- _Assignment_: The listing below holds a line with "middle dip: (202, 217)" and a later line with "middle tip: (189, 237)". Write out those two lines and every line between them, exactly, and nothing else.

- _Provided entries_:
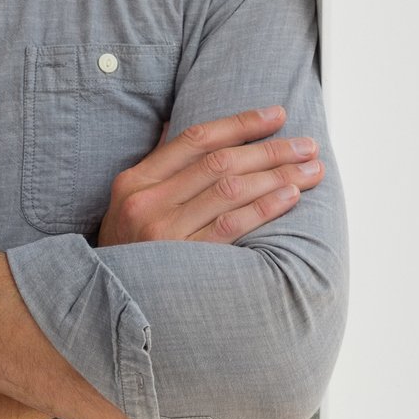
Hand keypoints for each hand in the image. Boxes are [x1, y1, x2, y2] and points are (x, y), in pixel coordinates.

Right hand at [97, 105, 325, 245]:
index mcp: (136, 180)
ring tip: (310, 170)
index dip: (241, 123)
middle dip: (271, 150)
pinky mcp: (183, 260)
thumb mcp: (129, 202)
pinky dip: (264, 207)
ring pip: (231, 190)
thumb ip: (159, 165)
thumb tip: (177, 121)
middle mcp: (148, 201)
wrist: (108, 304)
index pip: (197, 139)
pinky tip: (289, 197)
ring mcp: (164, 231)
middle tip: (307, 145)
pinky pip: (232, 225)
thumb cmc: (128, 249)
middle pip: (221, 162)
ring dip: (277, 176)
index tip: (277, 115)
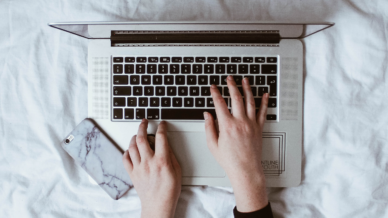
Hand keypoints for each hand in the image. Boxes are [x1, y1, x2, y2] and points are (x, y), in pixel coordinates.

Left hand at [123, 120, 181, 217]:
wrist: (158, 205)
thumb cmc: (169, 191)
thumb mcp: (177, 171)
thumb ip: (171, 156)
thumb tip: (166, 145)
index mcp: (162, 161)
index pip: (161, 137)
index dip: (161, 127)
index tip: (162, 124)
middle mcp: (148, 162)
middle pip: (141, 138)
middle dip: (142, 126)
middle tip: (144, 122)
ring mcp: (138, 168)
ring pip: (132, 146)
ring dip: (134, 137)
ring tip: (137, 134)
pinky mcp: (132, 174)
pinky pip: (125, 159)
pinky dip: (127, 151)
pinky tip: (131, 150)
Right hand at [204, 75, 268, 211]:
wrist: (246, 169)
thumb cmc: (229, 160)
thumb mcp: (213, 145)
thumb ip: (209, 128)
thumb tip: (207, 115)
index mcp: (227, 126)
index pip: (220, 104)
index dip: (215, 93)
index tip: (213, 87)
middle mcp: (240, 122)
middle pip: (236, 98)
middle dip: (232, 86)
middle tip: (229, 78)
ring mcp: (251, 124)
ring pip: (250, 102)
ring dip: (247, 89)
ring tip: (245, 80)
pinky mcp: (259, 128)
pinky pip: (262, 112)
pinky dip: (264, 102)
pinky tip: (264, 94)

--

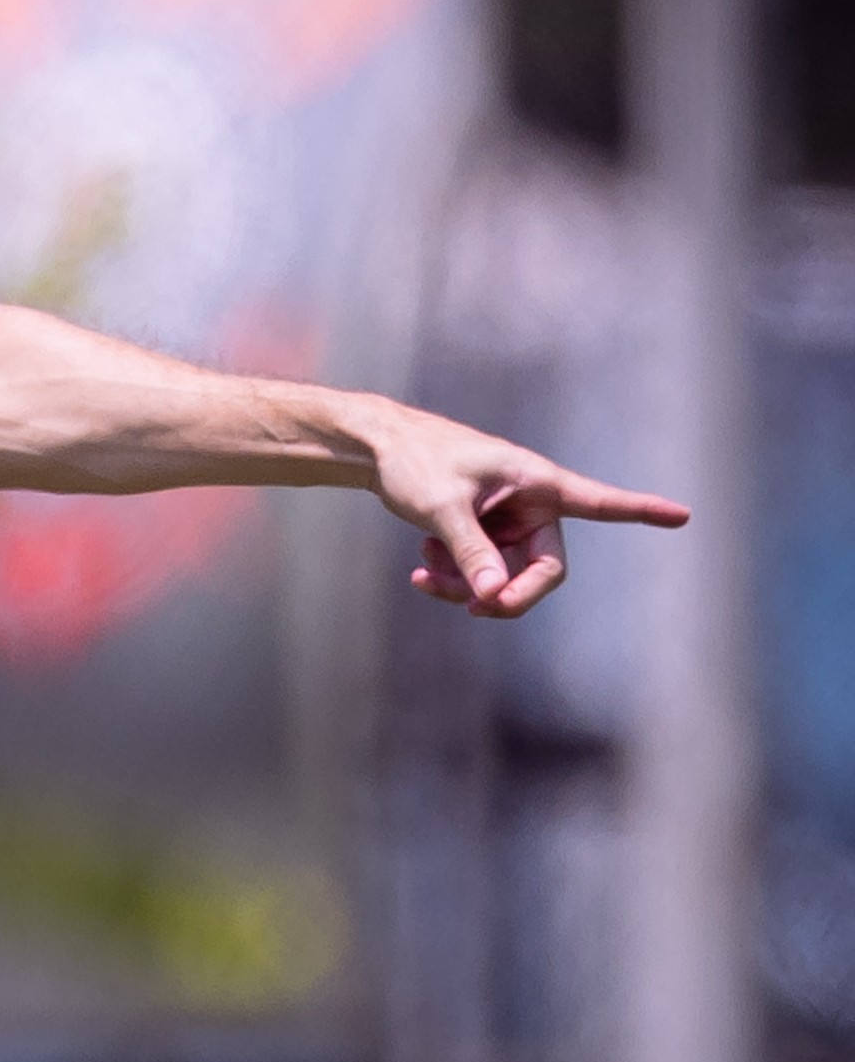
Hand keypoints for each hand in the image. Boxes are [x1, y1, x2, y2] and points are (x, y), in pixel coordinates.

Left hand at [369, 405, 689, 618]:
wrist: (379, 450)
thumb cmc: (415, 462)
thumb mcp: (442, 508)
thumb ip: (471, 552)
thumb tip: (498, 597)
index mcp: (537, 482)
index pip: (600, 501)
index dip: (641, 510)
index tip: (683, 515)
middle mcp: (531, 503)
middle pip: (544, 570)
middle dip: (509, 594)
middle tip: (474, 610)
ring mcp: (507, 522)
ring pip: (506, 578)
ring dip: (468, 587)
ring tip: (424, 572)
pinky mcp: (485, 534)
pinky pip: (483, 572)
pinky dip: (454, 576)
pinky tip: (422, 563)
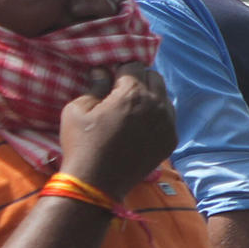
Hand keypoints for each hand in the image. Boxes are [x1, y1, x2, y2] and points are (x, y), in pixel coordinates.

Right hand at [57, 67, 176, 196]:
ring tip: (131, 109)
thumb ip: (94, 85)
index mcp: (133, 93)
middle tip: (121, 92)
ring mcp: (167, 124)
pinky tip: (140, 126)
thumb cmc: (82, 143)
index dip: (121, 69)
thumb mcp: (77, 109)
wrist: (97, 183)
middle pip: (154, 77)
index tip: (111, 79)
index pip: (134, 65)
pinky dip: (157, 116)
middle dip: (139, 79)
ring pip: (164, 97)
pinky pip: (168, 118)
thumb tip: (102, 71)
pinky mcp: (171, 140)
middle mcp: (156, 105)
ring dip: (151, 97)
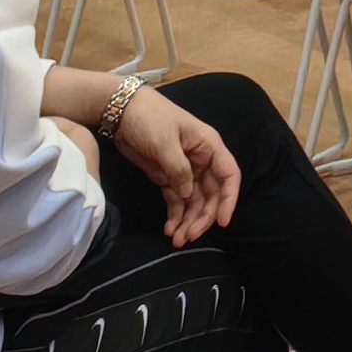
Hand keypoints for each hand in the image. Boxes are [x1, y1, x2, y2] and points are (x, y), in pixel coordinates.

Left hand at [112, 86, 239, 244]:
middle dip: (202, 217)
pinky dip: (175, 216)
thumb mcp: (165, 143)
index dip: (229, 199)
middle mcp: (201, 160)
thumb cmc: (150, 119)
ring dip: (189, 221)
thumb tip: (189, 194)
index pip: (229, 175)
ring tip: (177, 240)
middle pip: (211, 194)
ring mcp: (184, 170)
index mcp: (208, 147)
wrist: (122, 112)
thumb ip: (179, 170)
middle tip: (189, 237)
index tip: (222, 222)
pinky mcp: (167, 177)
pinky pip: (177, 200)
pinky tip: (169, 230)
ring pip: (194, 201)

- _Problem solution_:
middle dip: (202, 217)
pinky dip: (175, 216)
thumb mcp: (165, 143)
index dip: (229, 199)
middle mcp: (201, 160)
thumb cmc: (150, 119)
ring dip: (189, 221)
thumb tip: (189, 194)
index pip: (229, 175)
ring tip: (177, 240)
middle pip: (211, 194)
ring mcp: (184, 170)
index mcp: (208, 147)
wrist: (122, 112)
thumb ip: (179, 170)
middle tip: (189, 237)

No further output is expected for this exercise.